Between 1939 and 1943 the Second World War had grown from a comparatively localized conflagration centered, as so many wars had previously been, on western Europe, to encompass virtually the whole globe. Only the continent of the Americas escaped the ravages of war, although the localized effects of the ‘Battle of the River Plate’ and Japanese ‘fire-balloons’ on the west coast of the USA served to remind Americans of what the wider world was experiencing.
The war that had begun in Europe had spread to the Far East (see The Second World War (1) The Pacific War in this series). Japanese aggression swiftly deposed the colonial regimes of the British (in Malaya, Singapore, and Burma), the French (Indo-China), and the Dutch (Dutch East Indies). However, Japanese aggression had also brought the USA into the war, and the entrance of the United States tipped the balance of the war decisively in favor of the Allies. The vast economic potential of the USA, once harnessed effectively, out-produced the Axis decisively, although numbers of weapons alone are not the most significant determinant.
By early 1943 the war economy of the USA was beginning to influence the fortunes of all the Allied forces. In January, British Prime Minister Winston Churchill and US President Franklin Roosevelt met for a major summit at Casablanca, North Africa. Following their deliberations they issued a joint ultimatum to Germany, demanding that she surrender ‘unconditionally.’ This was a major development; it effectively ruled out a negotiated peace in the future. Adolf Hitler and many leading Nazis continued to believe that some form of rapprochement was still possible with the two western allies because of the inherent tensions present in their alliance with the Soviet Union. However, despite these German hopes of a separate peace, which prompted Heinrich Himmler, the head of the SS and Gestapo, to attempt negotiations with the British and Americans in the last weeks of the war, the unlikely alliance of East and West, capitalist democracies and communist dictatorship, held firm until the defeat of Germany.
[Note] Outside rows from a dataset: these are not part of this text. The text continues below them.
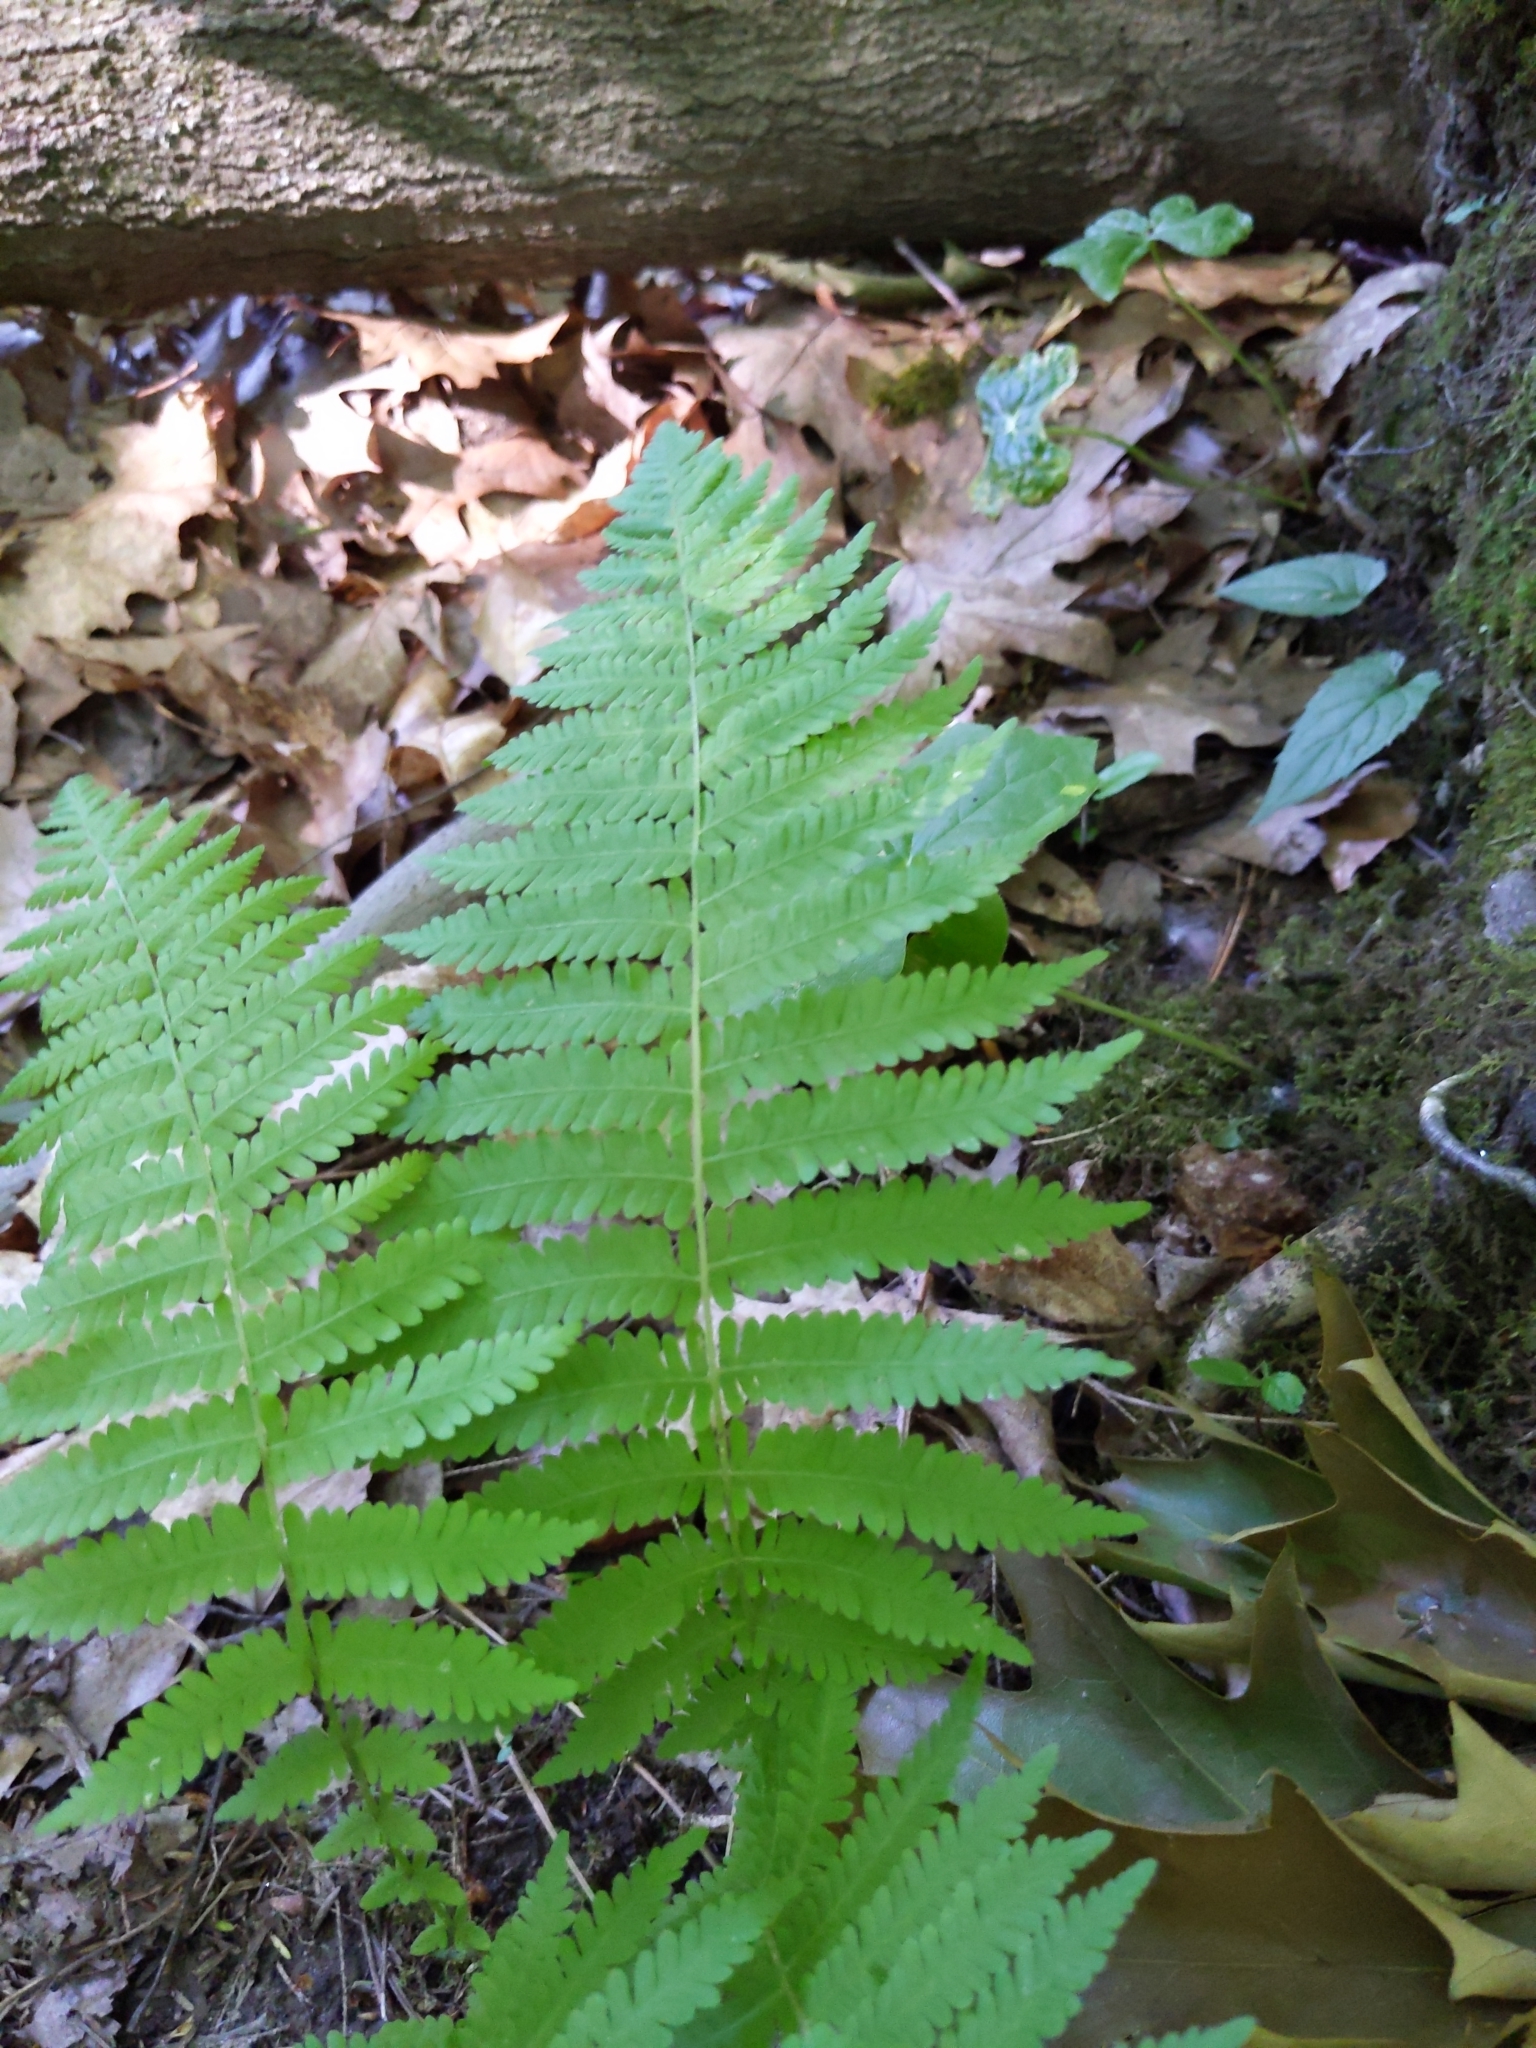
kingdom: Plantae
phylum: Tracheophyta
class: Polypodiopsida
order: Polypodiales
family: Thelypteridaceae
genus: Amauropelta
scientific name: Amauropelta noveboracensis
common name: New york fern
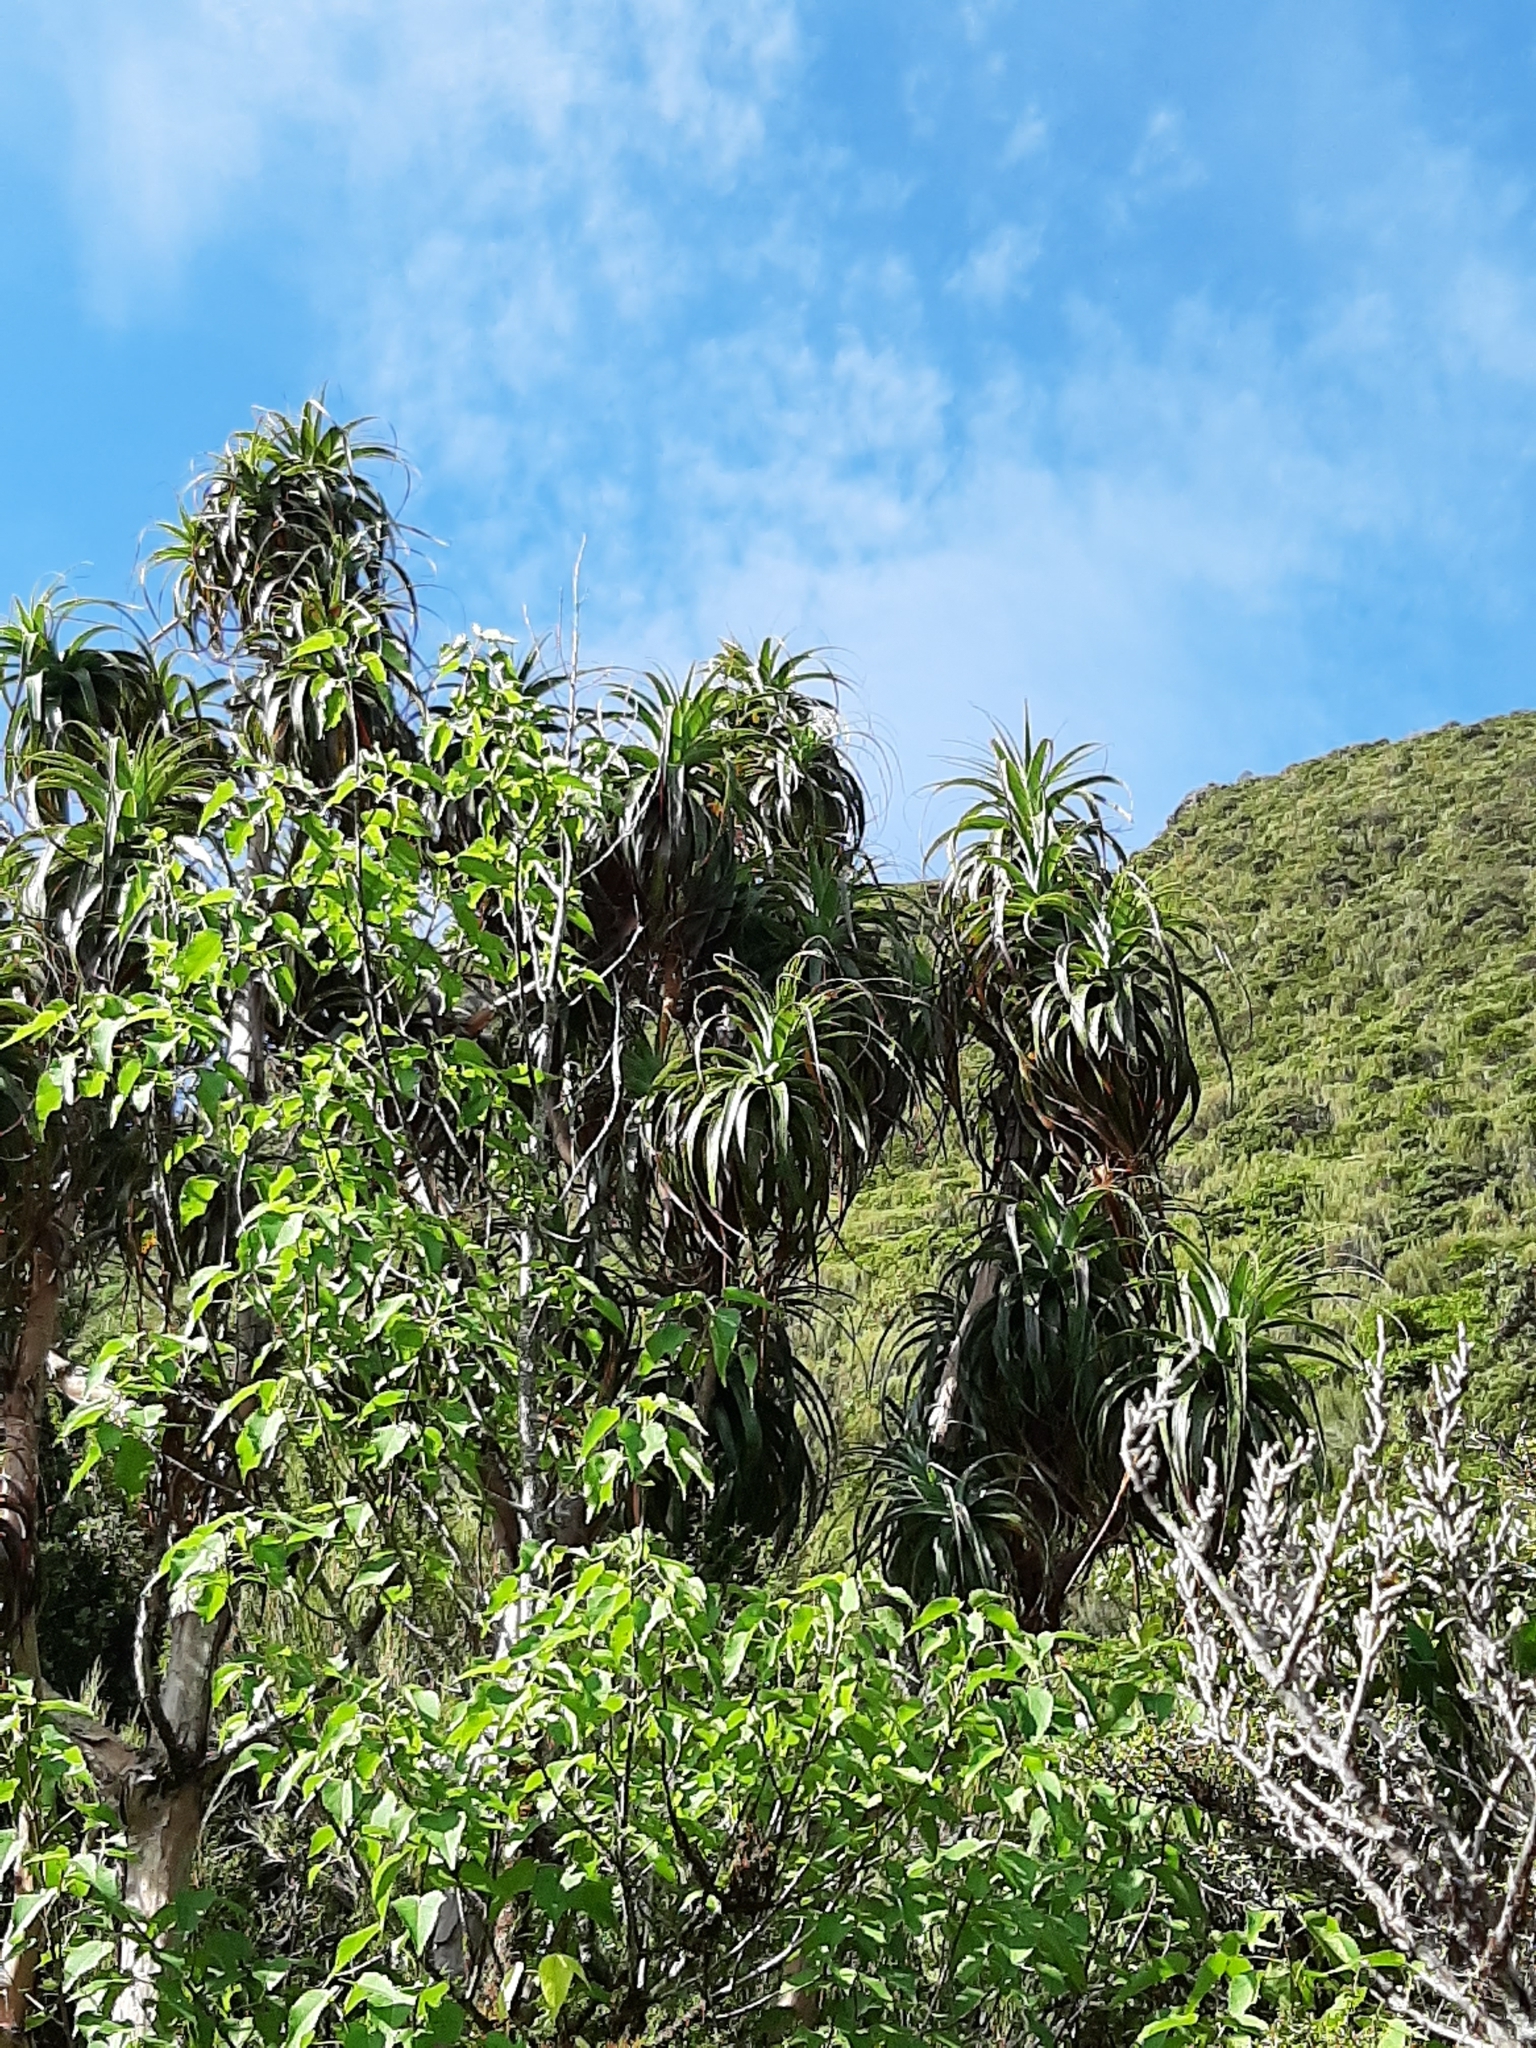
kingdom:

The ‘unconditional surrender’ ultimatum nevertheless galvanized the German populace. Whatever they may have felt about the rights and wrongs of the war, and irrespective of the common cause that the average German might or might not have felt with the Nazi Party, after the Casablanca ultimatum it was obvious that there was no way out for Germany. Unconditional surrender obliged Germany to fight on until she was defeated, totally.
The Germans also fought on for the same reasons that had prompted the outbreak initially. Put simply, a state that had been built on ideas of racial superiority was unlikely to seek to negotiate a peace, even if one had been on offer. And, as the Allies frequently pointed out, such an option did not exist. The extent to which all Germans were avid believers in all aspects of Nazi ideology has always been an area of considerable debate. Certainly, however, even those who opposed the Nazi regime had little option but to either keep quiet or face arrest and death, so strong was the security apparatus of Nazi Germany.
The brutal fashion with which Nazi Germany had waged the war also ensured that her opponents’ determination to see the conflict through to a decisive conclusion was total. Nazi Germany’s commitment to the ideas of racial supremacy made their dogged resistance all the more determined, as did their increasingly firm belief in ultimate victory. Arthur Harris, the man in charge of Bomber Command, once said of Hitler’s Germany that ‘they have sown the wind and, now, they shall reap the whirlwind.’ In 1944 and 1945, Hitler’s Germany was to reap the whirlwind in no uncertain fashion.